### TRY IT
All lines with the word "class" in the material below are required.

### LISTED RECORDS

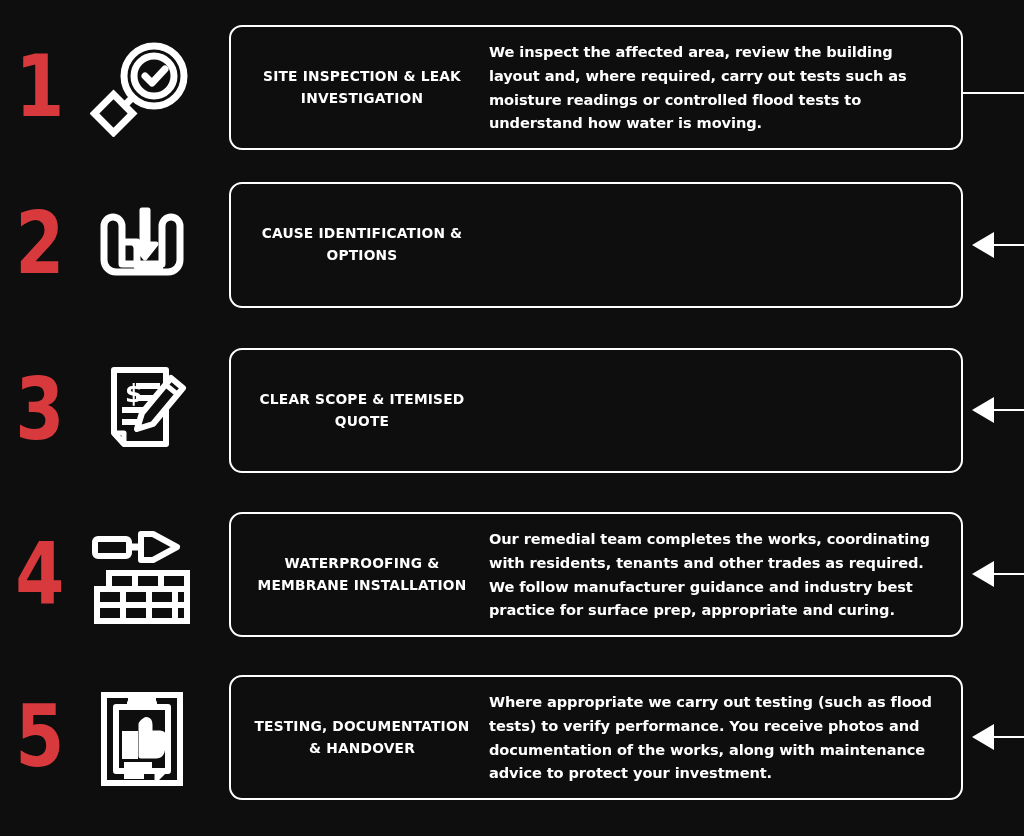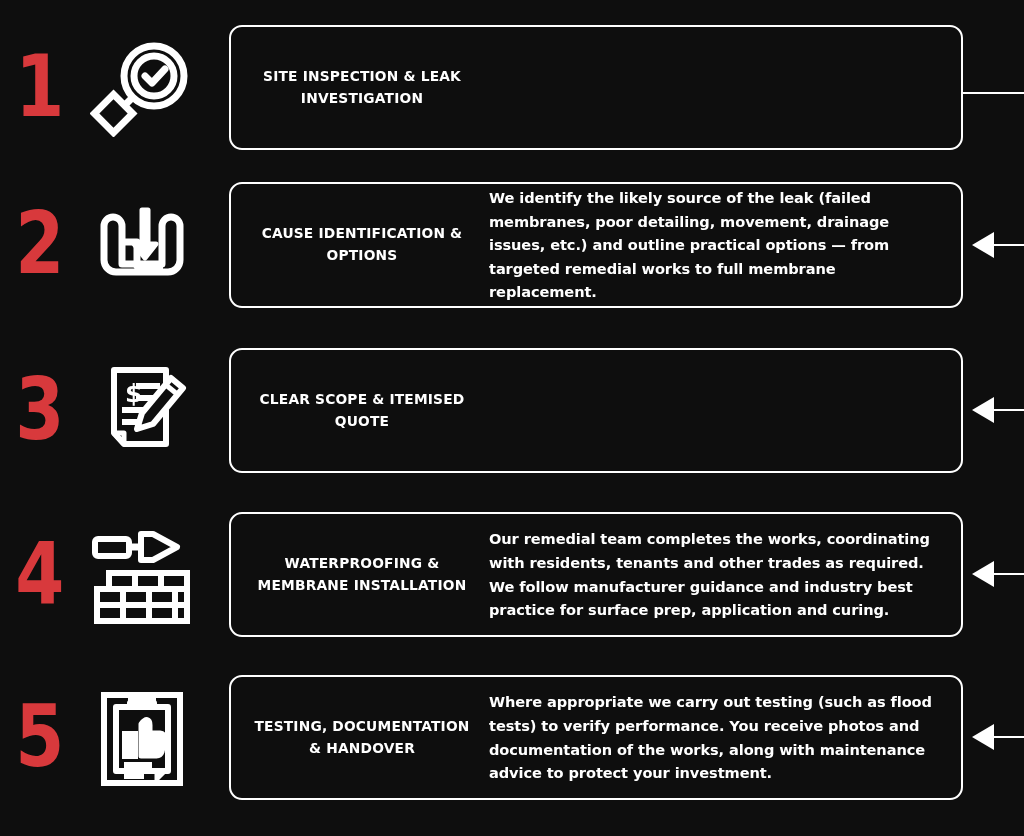--- a/index.html
+++ b/index.html
@@ -131,6 +131,7 @@
 
     <div class="step-card" style="top:0;height:125px;">
       <div class="card-title">SITE INSPECTION &amp; LEAK INVESTIGATION</div>
+      <div class="card-desc">We inspect the affected area, review the building layout and, where required, carry out tests such as moisture readings or controlled flood tests to understand how water is moving.</div>
     </div>
 
     <div class="connector" style="top:0;left:963px;width:61px;height:125px;">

### ANSWER BOX
     <div class="step-card" style="top:0;height:125px;">
       <div class="card-title">SITE INSPECTION &amp; LEAK INVESTIGATION</div>
+      <div class="card-desc">We inspect the affected area, review the building layout and, where required, carry out tests such as moisture readings or controlled flood tests to understand how water is moving.</div>
     <div class="connector" style="top:0;left:963px;width:61px;height:125px;">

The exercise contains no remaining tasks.